━━━ Source extract

# Hello from Wisconsin



## Adrian Quiney WI (Sep 14, 2007)

Welcome. Don't forget to figure an electric fence into your costs - the darn things are everywhere.


----------



## AmericasBeekeeper (Jan 24, 2010)

Welcome, if you cannot get land soon there are other options. I live in a condo and keep my hives at a college. Botanical gardens, colleges, parks and recreational areas, other farmers, many options until you have a place of your own


----------



## tsk (Nov 26, 2010)

Adrian Quiney WI said:


> Welcome. Don't forget to figure an electric fence into your costs - the darn things are everywhere.


Electric fence? Sorry, I don't understand this comment?


----------



## natureboy (Jun 8, 2010)

it's for the black bears. they love to tear the hives apart and eat the bees and brood.


----------



## tsk (Nov 26, 2010)

Ahh, ok. I don't think there is a significant presence of bears in my area. I've never seen one in all my years (around here at least).


----------



## bigeddie (Feb 19, 2008)

Welcome!
I don't think you have to worry about bear where you live but up in the far north where I live they are plentyful and more than willing to tear up the bee yard. I know from experience.
Good luck!

Eddie


----------



## indypartridge (Nov 18, 2004)

Hello and Welcome!

I'm sure you'll find this to be a great forum to learn more about beekeeping. The "How to Start Beekeeping" subforum contains many good tips covering the basics - be sure to check it out. Also, I've found the 'search' function to be very useful: many times I can find instant answers to my questions in previous discussions & threads.

I also recommend getting involved in a local club. Clubs are great places to find mentors and get connected with local beekeepers:
http://www.wihoney.com/LocalBeeClubs.html


----------



## JohnK and Sheri (Nov 28, 2004)

Welcome to the forum. 

Sheri


----------



## brendanfan (Oct 22, 2010)

Hello and welcome. I am in waterford wi. just moved back. If you have any questions or need help i can try but might not have ALL the answers.This is my 3rd year in beekeeping so I have some answers but not all. good luck .


----------



## Beeslave (Feb 6, 2009)

Welcome to Beesource fellow Wisconsinite.


----------



## dragonfly (Jun 18, 2002)

Welcome to Beesource tsk- glad you decided to join us.


----------

━━━━━━

• Written problem 1: Can you change "semi-axes" to "half-axes" in the listing's stretch from the line containing "2.28.2 catalogue (DETECT_THRESH" through the line containing "[instrumental pixel values]", and give those lines back with nothing else altered?
The beekeeping forum thread and the listing are unrelated to each other.

━━━ Entries provided

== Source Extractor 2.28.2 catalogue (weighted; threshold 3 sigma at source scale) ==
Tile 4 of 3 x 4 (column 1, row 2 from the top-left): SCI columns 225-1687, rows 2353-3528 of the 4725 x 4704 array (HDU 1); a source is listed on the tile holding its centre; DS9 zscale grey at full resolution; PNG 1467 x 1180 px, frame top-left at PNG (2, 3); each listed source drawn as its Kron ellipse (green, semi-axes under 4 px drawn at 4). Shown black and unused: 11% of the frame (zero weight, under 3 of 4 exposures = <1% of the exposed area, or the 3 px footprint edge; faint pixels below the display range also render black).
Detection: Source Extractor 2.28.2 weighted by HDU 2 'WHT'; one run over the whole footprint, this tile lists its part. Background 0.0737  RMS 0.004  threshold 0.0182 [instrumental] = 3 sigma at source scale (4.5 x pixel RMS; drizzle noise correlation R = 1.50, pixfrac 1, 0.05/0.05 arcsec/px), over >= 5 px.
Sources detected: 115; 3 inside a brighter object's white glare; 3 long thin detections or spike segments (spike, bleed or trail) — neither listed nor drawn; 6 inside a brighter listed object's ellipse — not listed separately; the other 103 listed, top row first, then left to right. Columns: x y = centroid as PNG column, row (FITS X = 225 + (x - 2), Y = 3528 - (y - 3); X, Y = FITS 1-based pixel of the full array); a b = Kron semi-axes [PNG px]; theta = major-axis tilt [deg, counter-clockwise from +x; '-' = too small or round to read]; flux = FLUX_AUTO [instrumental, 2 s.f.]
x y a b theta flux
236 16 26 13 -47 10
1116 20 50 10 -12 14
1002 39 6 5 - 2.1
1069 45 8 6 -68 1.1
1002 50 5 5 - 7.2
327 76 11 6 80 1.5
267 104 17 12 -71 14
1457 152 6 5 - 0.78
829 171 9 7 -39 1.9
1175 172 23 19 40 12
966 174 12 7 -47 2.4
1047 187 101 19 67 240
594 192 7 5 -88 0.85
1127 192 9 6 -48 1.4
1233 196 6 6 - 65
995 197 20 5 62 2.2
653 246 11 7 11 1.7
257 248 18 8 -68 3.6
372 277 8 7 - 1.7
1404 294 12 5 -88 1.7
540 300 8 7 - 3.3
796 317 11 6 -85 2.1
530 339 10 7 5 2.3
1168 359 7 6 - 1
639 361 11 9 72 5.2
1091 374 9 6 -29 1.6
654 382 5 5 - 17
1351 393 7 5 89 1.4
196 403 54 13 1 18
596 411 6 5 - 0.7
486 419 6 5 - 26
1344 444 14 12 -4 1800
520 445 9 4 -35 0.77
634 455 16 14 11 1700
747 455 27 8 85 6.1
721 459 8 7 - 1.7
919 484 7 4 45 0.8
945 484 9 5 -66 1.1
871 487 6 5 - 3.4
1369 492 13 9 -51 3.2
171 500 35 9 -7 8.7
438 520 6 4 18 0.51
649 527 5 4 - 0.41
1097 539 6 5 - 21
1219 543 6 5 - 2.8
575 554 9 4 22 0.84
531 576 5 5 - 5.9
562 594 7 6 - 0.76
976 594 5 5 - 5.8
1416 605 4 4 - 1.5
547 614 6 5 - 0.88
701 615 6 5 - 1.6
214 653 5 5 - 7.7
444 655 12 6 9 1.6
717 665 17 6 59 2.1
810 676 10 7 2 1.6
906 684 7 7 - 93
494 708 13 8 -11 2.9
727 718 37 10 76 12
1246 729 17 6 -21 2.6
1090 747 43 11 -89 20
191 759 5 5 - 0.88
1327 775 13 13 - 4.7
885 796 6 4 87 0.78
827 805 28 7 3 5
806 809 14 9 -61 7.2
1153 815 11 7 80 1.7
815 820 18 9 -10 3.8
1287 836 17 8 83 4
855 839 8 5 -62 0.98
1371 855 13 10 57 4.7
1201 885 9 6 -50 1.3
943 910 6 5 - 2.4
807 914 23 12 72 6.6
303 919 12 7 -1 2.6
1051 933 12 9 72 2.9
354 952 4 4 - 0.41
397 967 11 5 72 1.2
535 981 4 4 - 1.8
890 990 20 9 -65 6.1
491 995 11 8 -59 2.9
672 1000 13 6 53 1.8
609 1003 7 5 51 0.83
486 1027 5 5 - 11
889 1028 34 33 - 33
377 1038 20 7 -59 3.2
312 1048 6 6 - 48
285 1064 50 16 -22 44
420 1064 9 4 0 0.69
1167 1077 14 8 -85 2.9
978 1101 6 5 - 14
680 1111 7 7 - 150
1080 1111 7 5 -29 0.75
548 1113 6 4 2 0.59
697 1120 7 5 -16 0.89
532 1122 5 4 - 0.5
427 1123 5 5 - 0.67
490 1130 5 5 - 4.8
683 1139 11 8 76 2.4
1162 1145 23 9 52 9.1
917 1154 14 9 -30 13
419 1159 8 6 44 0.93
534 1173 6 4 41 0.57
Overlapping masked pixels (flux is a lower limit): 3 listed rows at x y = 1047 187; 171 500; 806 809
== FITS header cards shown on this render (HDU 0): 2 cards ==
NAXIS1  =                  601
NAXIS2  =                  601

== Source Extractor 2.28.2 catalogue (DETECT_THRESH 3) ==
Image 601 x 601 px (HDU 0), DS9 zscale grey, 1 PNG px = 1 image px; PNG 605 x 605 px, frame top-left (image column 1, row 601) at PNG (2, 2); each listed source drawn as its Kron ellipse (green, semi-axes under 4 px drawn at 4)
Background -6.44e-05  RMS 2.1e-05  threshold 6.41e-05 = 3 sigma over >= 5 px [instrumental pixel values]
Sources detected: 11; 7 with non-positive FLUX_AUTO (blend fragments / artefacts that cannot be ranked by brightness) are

━━━━━━

• Written problem 2: Do these statements agree with the forum thread? Answer yes or no for each and quote the words of the thread that decide it. (a) AmericasBeekeeper keeps hives at a college. (b) tsk reports that bears are common in tsk's area. (c) brendanfan is in a third year of beekeeping.

• Reply 1:
== Source Extractor 2.28.2 catalogue (DETECT_THRESH 3) ==
Image 601 x 601 px (HDU 0), DS9 zscale grey, 1 PNG px = 1 image px; PNG 605 x 605 px, frame top-left (image column 1, row 601) at PNG (2, 2); each listed source drawn as its Kron ellipse (green, half-axes under 4 px drawn at 4)
Background -6.44e-05  RMS 2.1e-05  threshold 6.41e-05 = 3 sigma over >= 5 px [instrumental pixel values]

• Reply 2:
(a) Yes: "I live in a condo and keep my hives at a college."
(b) No: "I don't think there is a significant presence of bears in my area."
(c) Yes: "This is my 3rd year in beekeeping so I have some answers but not all."